As a newcomer, the following question got me banned from another coin site. As my first question, I am posting it here as a litmus test for myself and to gain further information. Thanks in advance!
The description for the attached coin reads as follows:
"SASANIAN KINGS, Shahpur I. AD. 241-272. Ć (3.22 gm; 25 mm). No mint mark. Bust right / Fire altar flanked by two attendants."
"Core of silver drachm, minted from Roman Antonionis captured in the battle with Valerian and Philip the Arab. Choice VF. Original find patina."
The above part about "captured in battle" has really intrigued me, and although I have heard that coins can tell a story, I was wondering HOW it was inferred that this coin told this particular story.
Here is the information that I was able to obtain so far:
In Robert Gobl's Sasanian Numismatics, he says, "The drachm (Middle Persian 'drahm') was generally made of fine silver with the usual additives. Only under Shapur I is there an obvious debasement which is temporally and regionally limited.
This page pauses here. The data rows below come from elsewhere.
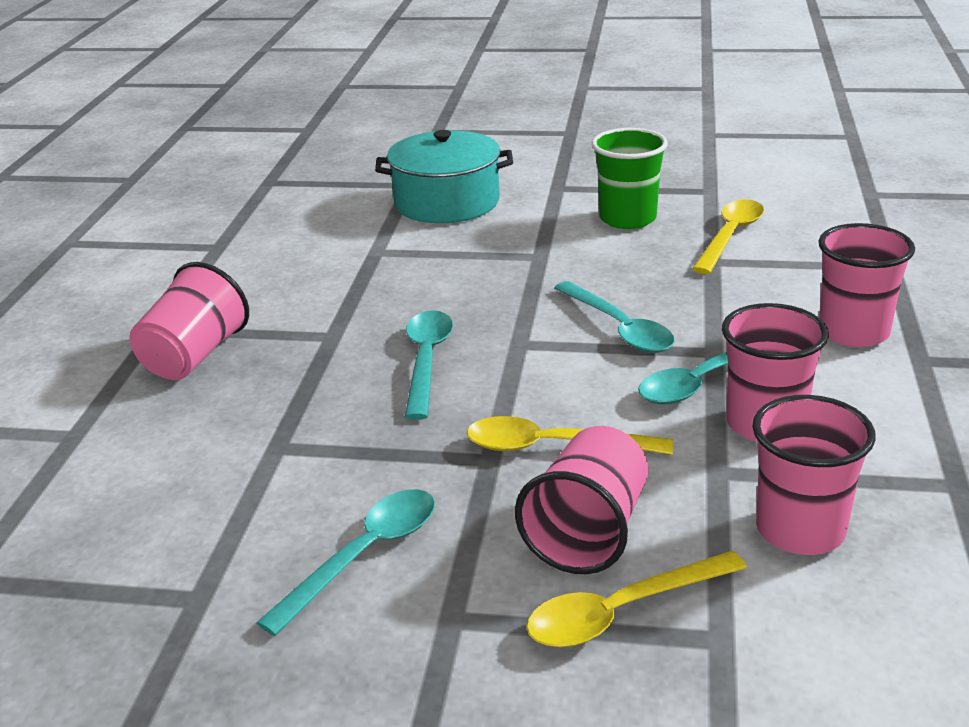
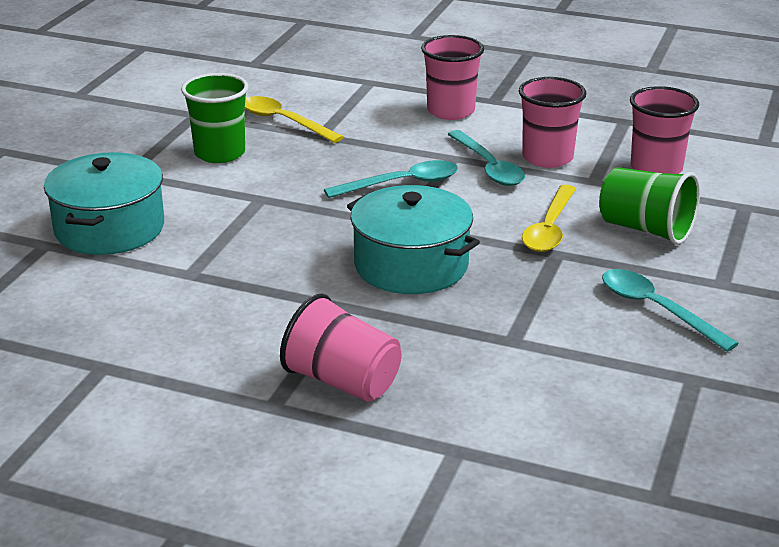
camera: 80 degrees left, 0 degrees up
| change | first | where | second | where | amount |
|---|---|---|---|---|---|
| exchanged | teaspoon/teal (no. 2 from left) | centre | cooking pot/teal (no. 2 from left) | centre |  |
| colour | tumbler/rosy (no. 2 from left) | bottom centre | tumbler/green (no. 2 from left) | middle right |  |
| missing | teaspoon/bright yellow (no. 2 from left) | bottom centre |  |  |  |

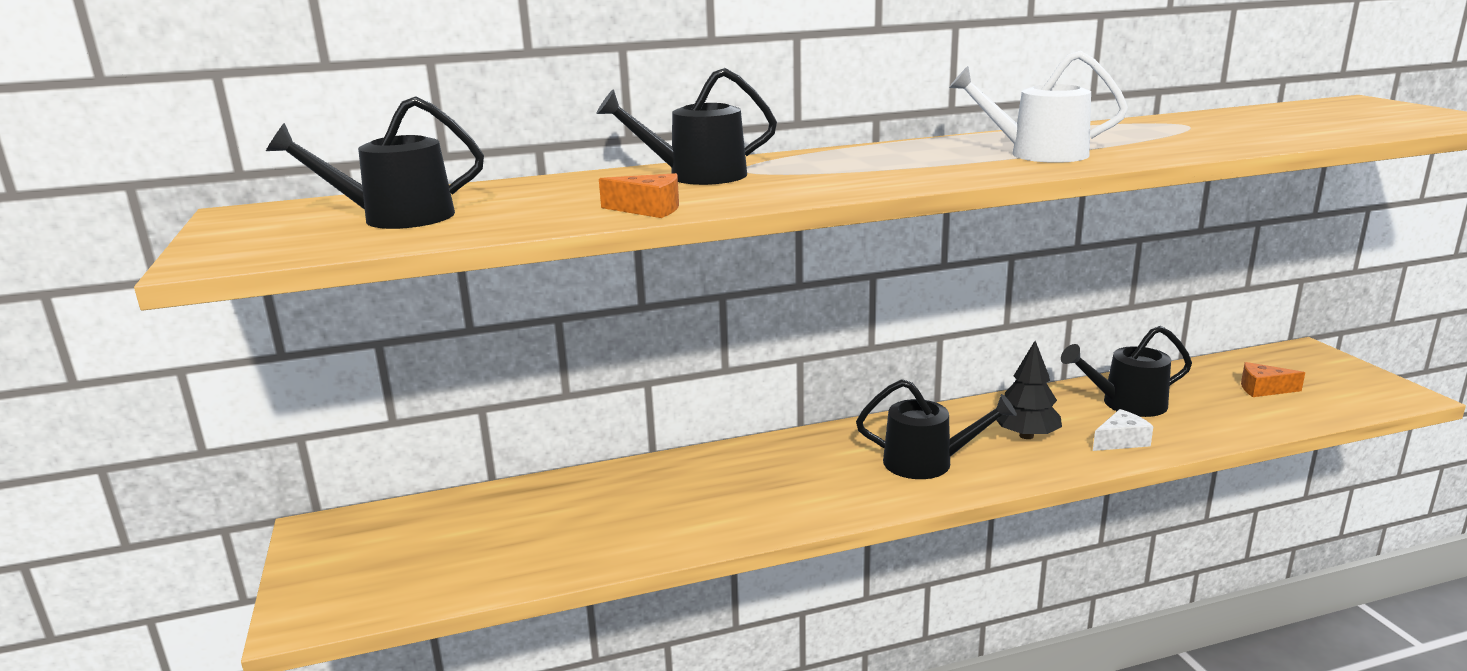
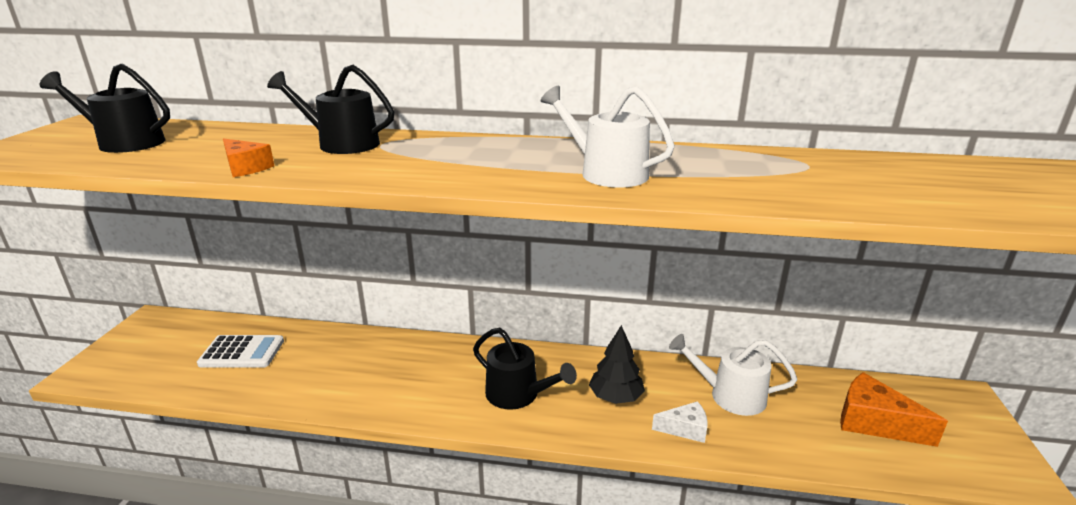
camera: 25 degrees right, 5 degrees up
| change | first | where | second | where | amount |
|---|---|---|---|---|---|
| colour | sprinkling can/jet-black (no. 4 from left) | middle right | sprinkling can/white (no. 2 from left) | bottom right |  |
| size | cheese/bright orange (no. 2 from left) | middle right |  | bottom right | x1.66 |
| appeared |  |  | adding machine/white | bottom left |  |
I have tried to explain this by pointing out that Shapur I, during his struggle against Rome (and presumably when conquering Antioch which which was the principal Roman mint place in the East), carried off Roman Antoninian flan (1 Antoninianus = 1 Double Denarius) and used them for his purposes... No overstepping of booty coins has as yet been discovered."
- "Captured in battle" is inferred based on the (lower) silver content only
- No roman text is present (which would be an obvious sign)
(h/t to Parthicus for all the above information)
- Is there a non-destructive way to tell that a coin has lower silver content (such as by measuring the weight/volume ratio)?
- Isn't it still possible that war itself could result in lower silver content like U.S. steel pennies during WWII?
- If there's no Roman writing under the coin, then we are saying that the Sasanians hauled off blank silver coins from a mint?